Fig. 6. ZFPM2 is a regulator of platelet α-granularity.

a Forest plot showing the additive allelic effect of rs6993770-T on the means of the inverse rank normalised distributions of the platelet traits PLT# (platelet count, n = 29,657), PCT (plateletcrit, n = 28,044), MPV (mean platelet volume, n = 28,050), PDW (platelet distribution width, n = 28,052), IPF# (immature platelet fraction count, n = 30,587), PLT-FSC (platelet volume, n = 29,662), and PLT-SSC (platelet granularity, n = 29,675) measured in the INTERVAL study. Circles correspond to estimates of direct effects, triangles correspond to estimates of effects adjusted for PLT-SSC and squares correspond to estimates of effects adjusted for PLT#, PCT, MPV, and PDW. The horizontal lines correspond to 95% confidence intervals.
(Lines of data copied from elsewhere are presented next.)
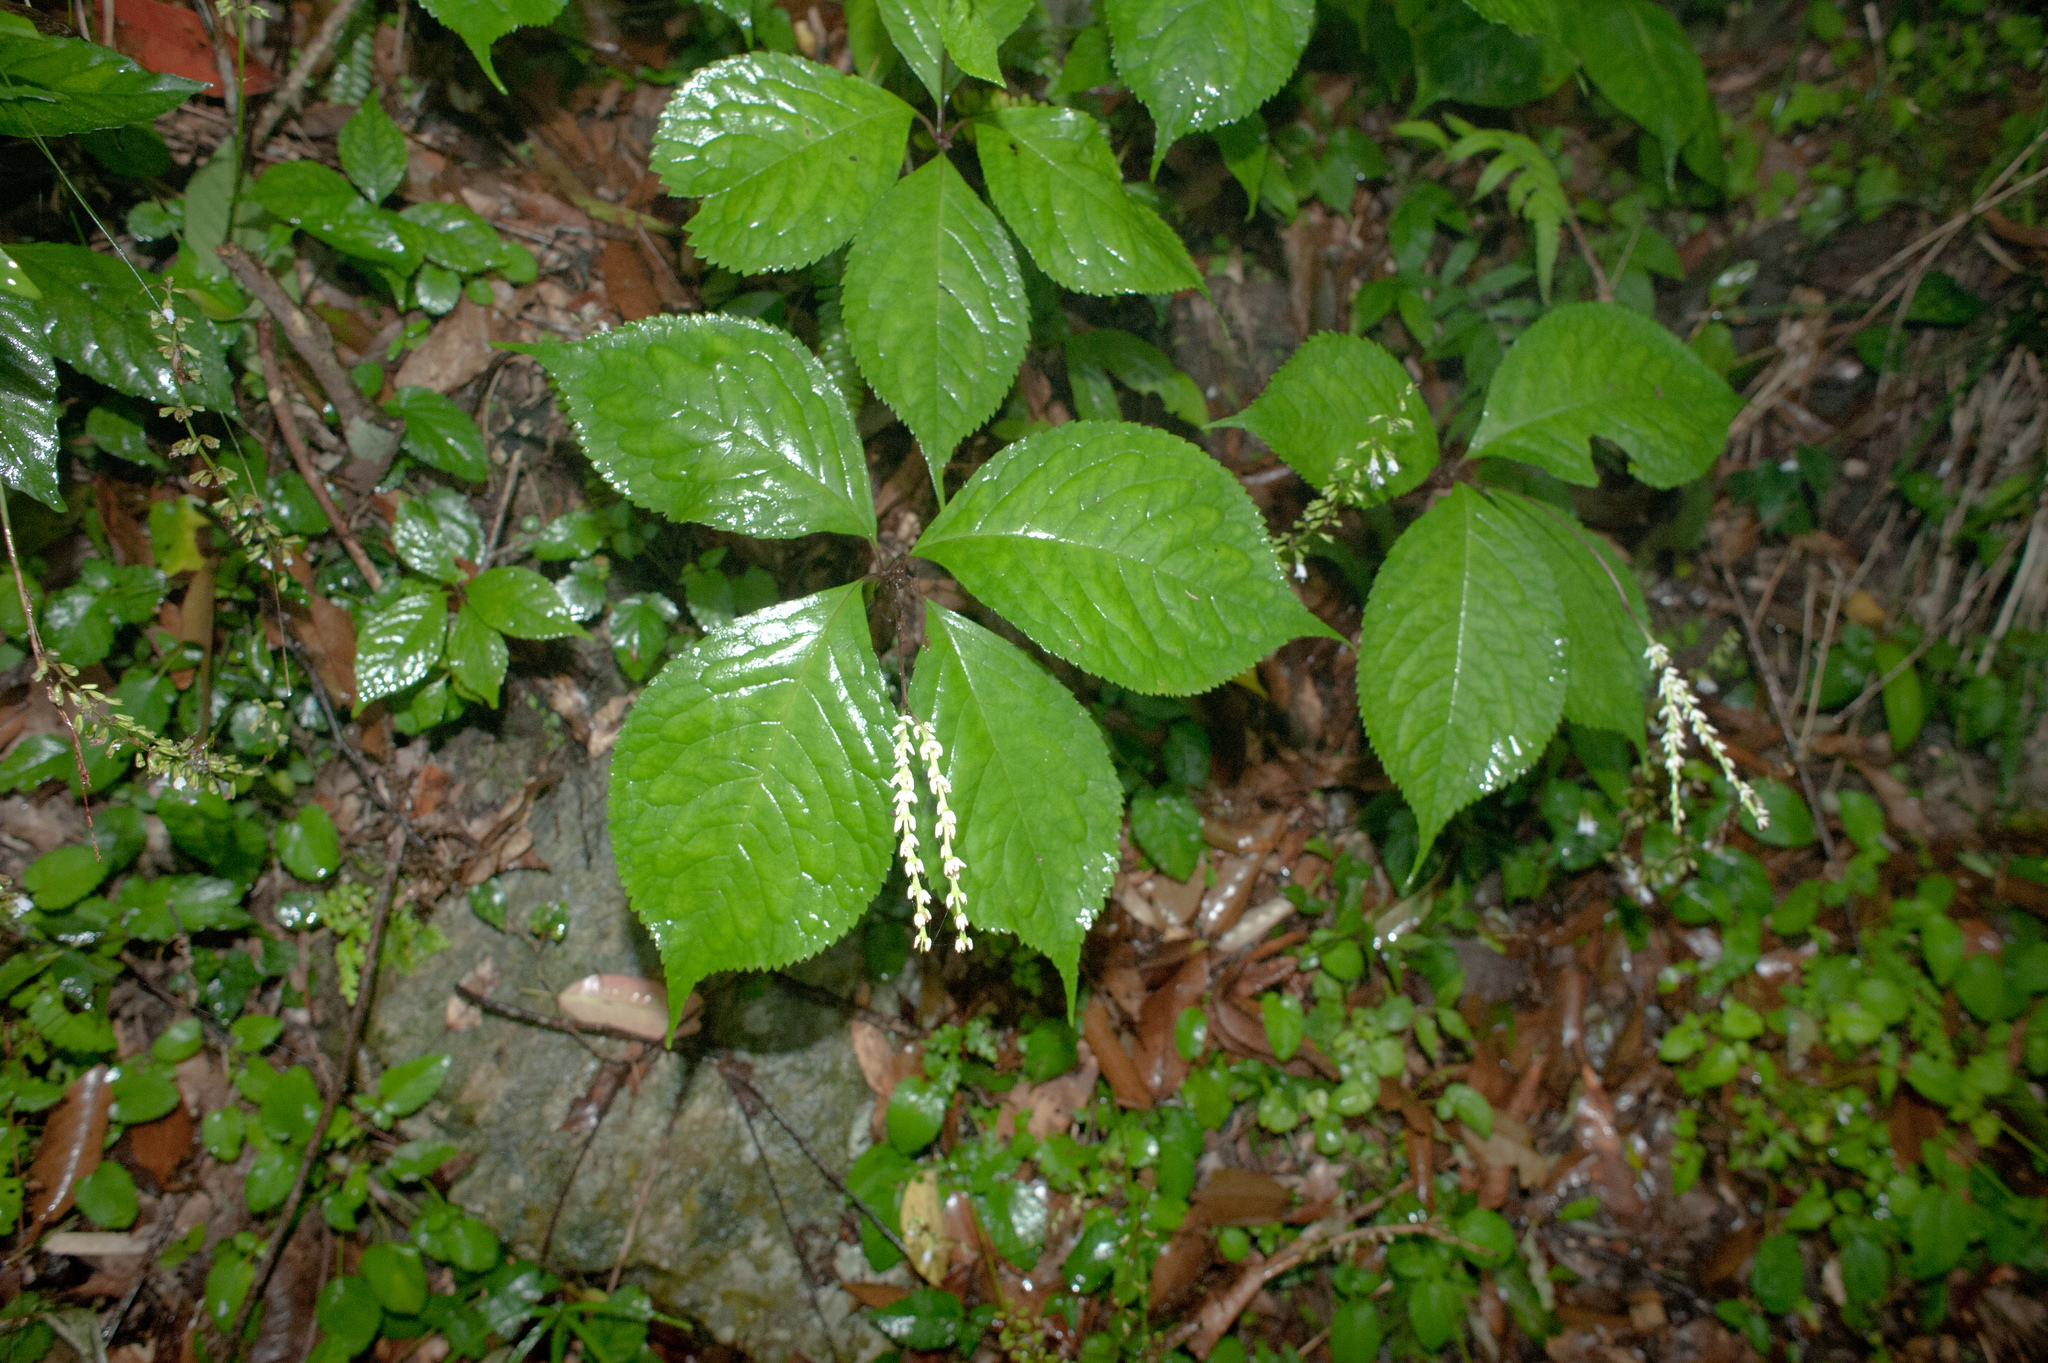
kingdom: Plantae
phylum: Tracheophyta
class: Magnoliopsida
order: Chloranthales
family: Chloranthaceae
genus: Chloranthus
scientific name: Chloranthus oldhamii
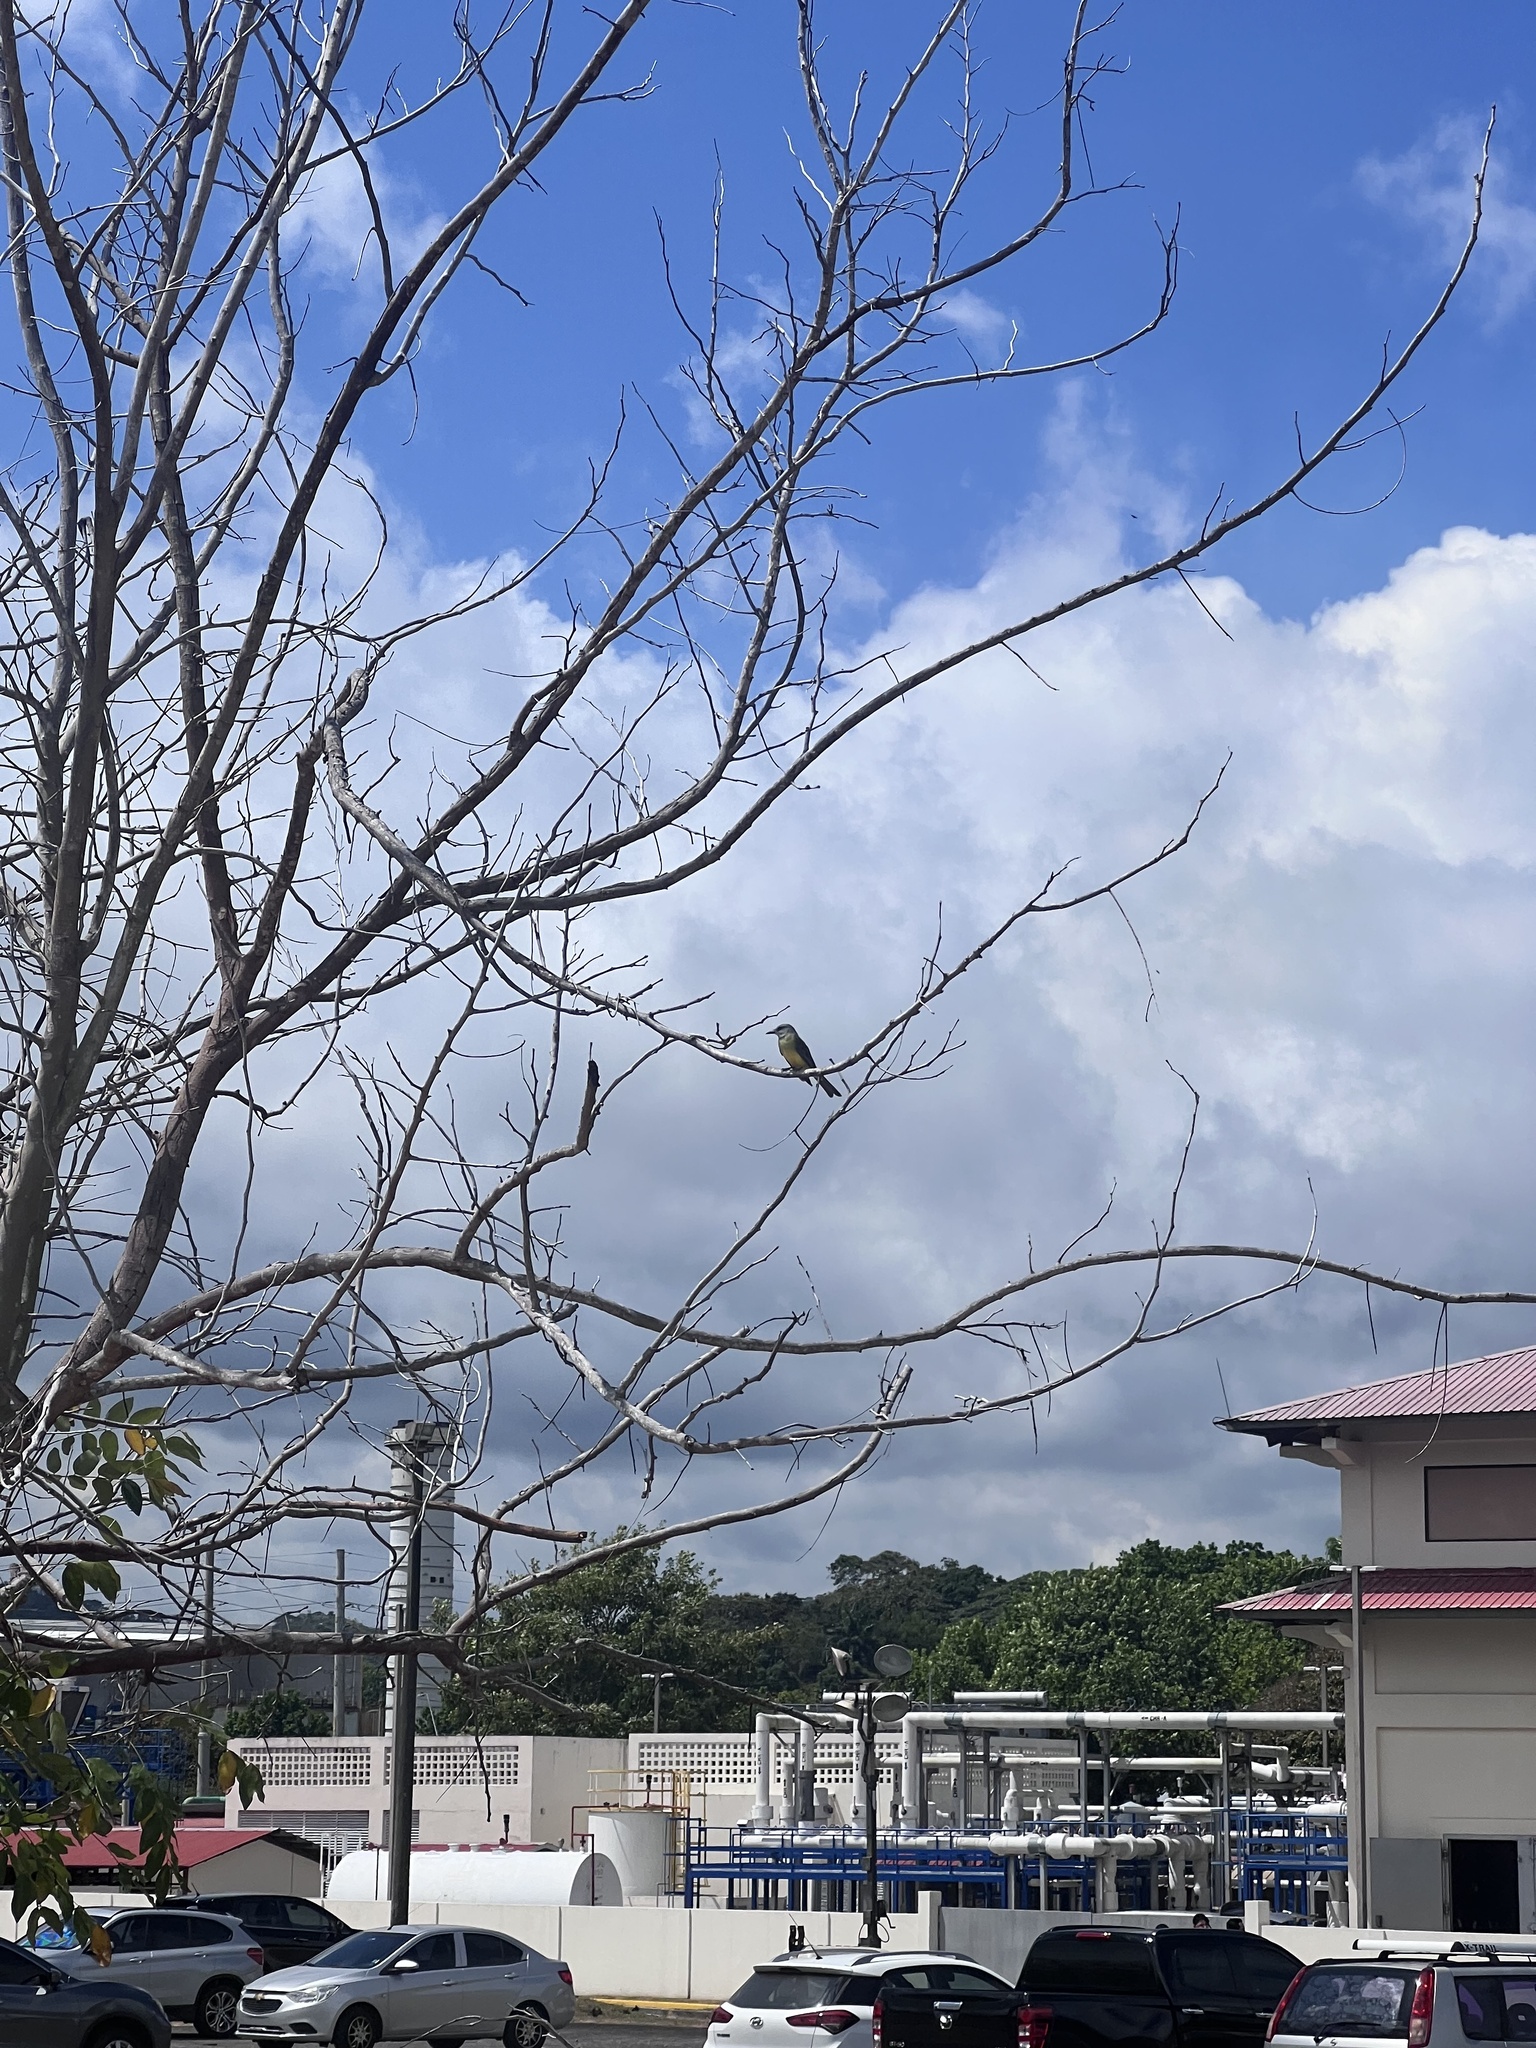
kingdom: Animalia
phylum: Chordata
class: Aves
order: Passeriformes
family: Tyrannidae
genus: Tyrannus
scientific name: Tyrannus melancholicus
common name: Tropical kingbird
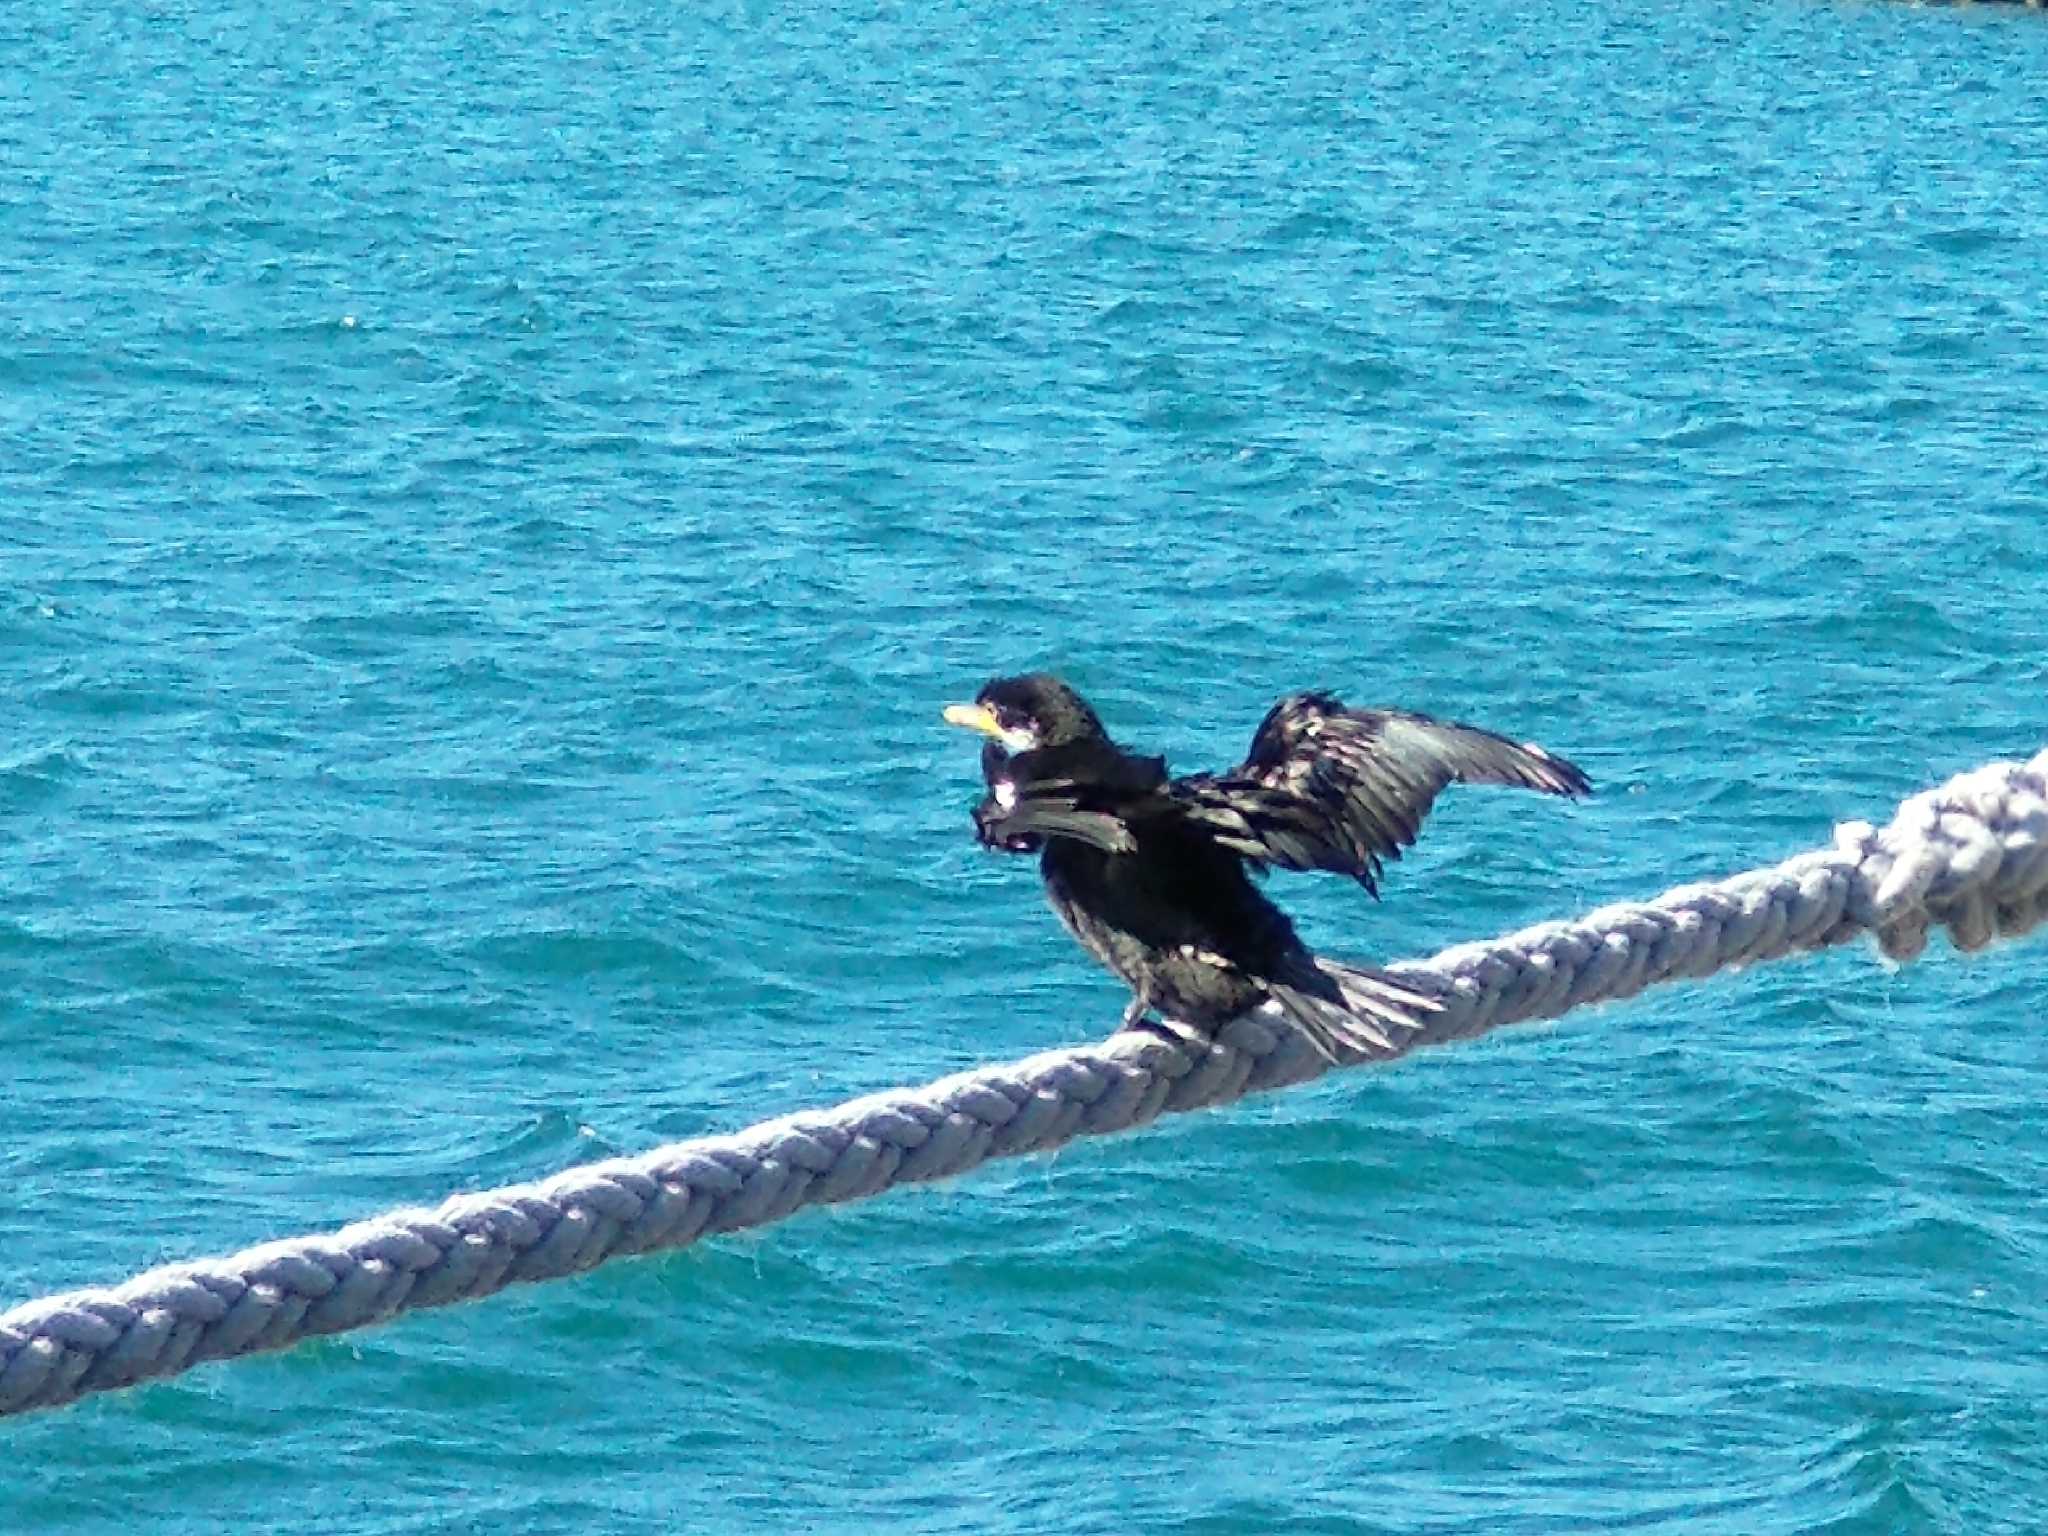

The effect of rs6993770-T on PLT-SSC and PLT-FSC does not appear to be mediated substantially through the four cCBC phenotypes. b A Venn diagram cross classifying the 1456 genes coding for proteins studied by Sun et al. that are expressed in MKs (mRNA transcript log₂FPKM > 1). The classifying categories indicate that the protein was implicated as an α-granule protein coding gene by one of: a literature review (turquoise), detection by mass spectrometry of significant under expression in the platelets of grey platelet syndrome patients (which lack α-granules) compared to those of healthy volunteers (green), identification in the platelet releasate—proteins expelled from activated platelets (purple). c The estimated per allele effect of rs6993770-T on the mean concentration of the 1456 plasma proteins. The y-axis measures the per allele effect size and the x-axis its rank. Bars corresponding to proteins localised to platelet α-granules are coloured red. Proteins with ranks in the tails bounded by the dashed lines exhibit significant evidence for an association with rs6993770-T at a relaxed critical threshold (unadjusted P-value < 10⁻³). α-granule proteins are significantly (embedded two-sided Fisher’s exact test unadjusted P-value) enriched in the negative compared to the positive tail.